Task to carry out
Return the lines exactly as they stand, from the first of the material through the line containing "在外企这种常常需要写英文文件".

Material to process
▼
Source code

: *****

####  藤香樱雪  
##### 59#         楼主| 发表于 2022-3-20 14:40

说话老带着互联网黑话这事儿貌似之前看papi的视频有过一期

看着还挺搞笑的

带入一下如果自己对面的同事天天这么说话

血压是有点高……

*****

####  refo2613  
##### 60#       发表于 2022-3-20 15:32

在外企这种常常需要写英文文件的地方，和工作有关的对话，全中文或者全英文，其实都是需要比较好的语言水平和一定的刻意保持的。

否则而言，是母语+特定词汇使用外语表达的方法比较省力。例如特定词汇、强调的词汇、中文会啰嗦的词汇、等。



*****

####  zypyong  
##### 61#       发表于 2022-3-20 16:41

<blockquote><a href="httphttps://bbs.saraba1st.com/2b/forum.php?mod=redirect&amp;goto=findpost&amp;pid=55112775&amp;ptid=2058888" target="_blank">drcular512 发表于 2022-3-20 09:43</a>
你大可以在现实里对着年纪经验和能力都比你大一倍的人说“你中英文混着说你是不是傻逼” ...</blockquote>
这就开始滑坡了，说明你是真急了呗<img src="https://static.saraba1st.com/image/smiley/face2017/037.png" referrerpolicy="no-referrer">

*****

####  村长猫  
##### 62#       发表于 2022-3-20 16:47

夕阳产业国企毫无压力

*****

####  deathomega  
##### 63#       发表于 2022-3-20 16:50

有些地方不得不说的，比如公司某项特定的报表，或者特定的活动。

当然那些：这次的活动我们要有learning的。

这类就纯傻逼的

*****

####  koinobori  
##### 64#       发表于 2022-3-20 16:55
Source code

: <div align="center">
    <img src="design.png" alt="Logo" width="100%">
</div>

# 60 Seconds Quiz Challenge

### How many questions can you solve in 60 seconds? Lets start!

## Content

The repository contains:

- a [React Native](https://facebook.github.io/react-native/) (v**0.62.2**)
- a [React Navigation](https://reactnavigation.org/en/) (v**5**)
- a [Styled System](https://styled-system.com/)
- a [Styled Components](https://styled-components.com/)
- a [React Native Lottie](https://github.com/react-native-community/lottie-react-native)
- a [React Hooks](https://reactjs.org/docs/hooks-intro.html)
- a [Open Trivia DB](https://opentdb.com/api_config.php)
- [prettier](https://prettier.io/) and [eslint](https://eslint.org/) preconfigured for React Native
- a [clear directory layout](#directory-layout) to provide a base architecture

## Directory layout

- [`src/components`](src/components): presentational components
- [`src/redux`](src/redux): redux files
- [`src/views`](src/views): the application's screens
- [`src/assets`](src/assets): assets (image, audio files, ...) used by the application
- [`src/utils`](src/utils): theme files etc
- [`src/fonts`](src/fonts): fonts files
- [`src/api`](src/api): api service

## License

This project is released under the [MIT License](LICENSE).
▲
Exercise output
Source code

: *****

####  藤香樱雪  
##### 59#         楼主| 发表于 2022-3-20 14:40

说话老带着互联网黑话这事儿貌似之前看papi的视频有过一期

看着还挺搞笑的

带入一下如果自己对面的同事天天这么说话

血压是有点高……

*****

####  refo2613  
##### 60#       发表于 2022-3-20 15:32

在外企这种常常需要写英文文件的地方，和工作有关的对话，全中文或者全英文，其实都是需要比较好的语言水平和一定的刻意保持的。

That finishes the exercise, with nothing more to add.